I will try to answer this question in two parts The first is what are the possibilities of seeking the evidence from the ground if it is in some other jurisdiction outside of Canada. The second is the remedy part of it.
In terms of how to get it, there are several practices. One possibility could be that the court could request those documents through the Canadian company because these companies have a contract with the suppliers abroad, and in those contracts, it is quite possible for the Canadian company to stipulate human rights clauses and conditions. That would allow this Canadian company based in Canada, over which the court has jurisdiction, to indirectly get these documents, even if it is happening in Africa, Asia or Latin America—anywhere. That is one possibility.
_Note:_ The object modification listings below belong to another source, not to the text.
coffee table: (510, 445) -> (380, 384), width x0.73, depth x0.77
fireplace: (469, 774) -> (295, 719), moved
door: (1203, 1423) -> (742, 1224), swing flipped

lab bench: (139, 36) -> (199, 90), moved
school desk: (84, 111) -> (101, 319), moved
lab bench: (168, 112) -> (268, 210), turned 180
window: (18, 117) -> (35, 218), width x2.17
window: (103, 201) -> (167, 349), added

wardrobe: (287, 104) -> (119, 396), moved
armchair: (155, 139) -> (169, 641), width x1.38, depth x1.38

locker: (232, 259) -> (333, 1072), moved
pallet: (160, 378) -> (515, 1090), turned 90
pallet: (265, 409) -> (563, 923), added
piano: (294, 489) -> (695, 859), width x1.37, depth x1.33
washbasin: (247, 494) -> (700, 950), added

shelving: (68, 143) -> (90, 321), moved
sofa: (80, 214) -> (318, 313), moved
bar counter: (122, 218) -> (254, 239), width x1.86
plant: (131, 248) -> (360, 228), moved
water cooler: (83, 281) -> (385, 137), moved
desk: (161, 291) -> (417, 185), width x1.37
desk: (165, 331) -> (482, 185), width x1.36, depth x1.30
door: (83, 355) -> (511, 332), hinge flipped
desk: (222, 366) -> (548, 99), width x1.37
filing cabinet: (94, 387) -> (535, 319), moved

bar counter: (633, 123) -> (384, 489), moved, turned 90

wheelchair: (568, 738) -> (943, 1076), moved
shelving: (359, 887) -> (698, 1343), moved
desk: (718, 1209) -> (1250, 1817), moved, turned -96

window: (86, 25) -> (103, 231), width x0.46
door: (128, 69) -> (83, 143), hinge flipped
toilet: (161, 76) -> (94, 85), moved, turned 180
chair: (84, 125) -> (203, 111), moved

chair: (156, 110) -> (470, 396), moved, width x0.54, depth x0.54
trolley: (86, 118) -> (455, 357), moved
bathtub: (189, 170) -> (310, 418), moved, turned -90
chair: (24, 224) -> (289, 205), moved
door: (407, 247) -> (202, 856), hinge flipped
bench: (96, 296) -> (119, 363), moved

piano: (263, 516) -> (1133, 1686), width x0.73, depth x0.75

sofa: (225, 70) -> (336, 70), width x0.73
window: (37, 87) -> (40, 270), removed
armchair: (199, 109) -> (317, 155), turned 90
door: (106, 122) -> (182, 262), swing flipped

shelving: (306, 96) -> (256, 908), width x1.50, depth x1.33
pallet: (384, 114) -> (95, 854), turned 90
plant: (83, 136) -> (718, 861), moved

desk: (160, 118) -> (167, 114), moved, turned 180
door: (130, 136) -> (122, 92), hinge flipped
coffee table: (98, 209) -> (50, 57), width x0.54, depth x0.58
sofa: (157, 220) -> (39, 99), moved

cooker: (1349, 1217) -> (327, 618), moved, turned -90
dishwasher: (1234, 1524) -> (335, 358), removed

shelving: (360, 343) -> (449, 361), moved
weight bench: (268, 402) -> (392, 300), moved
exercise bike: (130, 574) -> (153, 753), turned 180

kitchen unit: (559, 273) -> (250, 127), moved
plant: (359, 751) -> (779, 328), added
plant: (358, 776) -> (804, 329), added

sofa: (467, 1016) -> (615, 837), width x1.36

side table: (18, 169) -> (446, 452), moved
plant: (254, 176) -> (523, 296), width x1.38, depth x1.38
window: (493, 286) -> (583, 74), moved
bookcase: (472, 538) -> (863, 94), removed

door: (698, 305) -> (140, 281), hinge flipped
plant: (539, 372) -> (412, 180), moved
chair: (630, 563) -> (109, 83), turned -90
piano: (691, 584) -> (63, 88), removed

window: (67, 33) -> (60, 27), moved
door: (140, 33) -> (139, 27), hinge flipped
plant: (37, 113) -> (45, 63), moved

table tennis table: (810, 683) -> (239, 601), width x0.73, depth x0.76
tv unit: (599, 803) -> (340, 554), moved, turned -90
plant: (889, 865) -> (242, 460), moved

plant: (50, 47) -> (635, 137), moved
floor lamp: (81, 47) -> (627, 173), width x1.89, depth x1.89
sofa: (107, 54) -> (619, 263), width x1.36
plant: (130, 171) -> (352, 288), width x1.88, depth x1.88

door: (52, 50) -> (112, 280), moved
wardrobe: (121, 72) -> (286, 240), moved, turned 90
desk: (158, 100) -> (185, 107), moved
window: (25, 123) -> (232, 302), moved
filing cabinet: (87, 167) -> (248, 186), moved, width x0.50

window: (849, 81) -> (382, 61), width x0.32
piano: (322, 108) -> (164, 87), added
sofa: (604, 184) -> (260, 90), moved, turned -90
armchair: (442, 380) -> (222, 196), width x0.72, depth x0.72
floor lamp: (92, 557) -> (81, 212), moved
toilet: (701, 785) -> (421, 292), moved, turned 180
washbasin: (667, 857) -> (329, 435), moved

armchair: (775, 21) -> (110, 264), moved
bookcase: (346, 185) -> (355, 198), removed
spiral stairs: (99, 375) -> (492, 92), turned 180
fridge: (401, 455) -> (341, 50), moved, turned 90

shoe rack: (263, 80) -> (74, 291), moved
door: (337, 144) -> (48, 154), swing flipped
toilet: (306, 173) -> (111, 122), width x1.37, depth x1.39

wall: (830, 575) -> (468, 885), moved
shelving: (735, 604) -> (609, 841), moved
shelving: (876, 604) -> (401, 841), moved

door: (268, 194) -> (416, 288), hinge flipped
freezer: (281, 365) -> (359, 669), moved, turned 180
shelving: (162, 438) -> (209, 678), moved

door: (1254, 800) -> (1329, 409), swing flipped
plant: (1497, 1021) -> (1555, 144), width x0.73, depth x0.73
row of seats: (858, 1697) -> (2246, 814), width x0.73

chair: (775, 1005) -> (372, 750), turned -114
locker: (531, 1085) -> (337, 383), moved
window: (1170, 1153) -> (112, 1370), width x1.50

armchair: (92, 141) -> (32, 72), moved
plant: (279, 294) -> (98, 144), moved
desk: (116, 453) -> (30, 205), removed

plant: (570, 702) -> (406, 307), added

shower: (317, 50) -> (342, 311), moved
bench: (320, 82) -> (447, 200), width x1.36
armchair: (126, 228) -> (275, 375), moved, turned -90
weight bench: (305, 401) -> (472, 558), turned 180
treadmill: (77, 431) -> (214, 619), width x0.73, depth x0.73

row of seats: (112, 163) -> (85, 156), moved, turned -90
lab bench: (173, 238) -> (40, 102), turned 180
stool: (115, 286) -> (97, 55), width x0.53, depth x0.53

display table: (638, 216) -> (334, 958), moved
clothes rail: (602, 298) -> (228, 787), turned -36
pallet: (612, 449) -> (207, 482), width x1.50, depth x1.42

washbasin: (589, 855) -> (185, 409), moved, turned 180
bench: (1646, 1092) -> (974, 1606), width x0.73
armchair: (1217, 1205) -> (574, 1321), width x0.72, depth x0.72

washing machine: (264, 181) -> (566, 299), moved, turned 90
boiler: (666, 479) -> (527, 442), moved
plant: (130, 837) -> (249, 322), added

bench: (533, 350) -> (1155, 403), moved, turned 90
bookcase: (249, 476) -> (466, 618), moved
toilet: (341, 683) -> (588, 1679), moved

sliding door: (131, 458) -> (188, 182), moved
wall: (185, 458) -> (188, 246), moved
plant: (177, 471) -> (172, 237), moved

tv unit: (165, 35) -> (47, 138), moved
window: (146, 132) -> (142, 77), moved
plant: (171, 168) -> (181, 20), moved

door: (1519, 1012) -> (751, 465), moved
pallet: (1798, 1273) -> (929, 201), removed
The second possibility is that we can draw from the experience of national human rights institutions that have done some informal collaboration with peers in other jurisdictions. Let's say that the court would like to corroborate with a national human rights institution elsewhere. Then, they can collaborate together, and through that institution, they can get some evidence and facts from the ground, from the victims in those particular situations.
The third possibility is that there could be bilateral agreements between Canada and that particular country, and those agreements should be used by courts to get that sort of information.
I think that is where this dynamic power becomes quite relevant. If the court does not have those powers, it cannot use those multiple options. Having the power is different from using the powers. I should stress this point, because if you have the powers—let us say a stick—then the collaborative approach works more effectively because companies know that if they do not collaborate and co-operate with the court, the stick can be used, but if the court has no stick, then the collaboration does not really work in many hard cases in which companies are not willing to collaborate.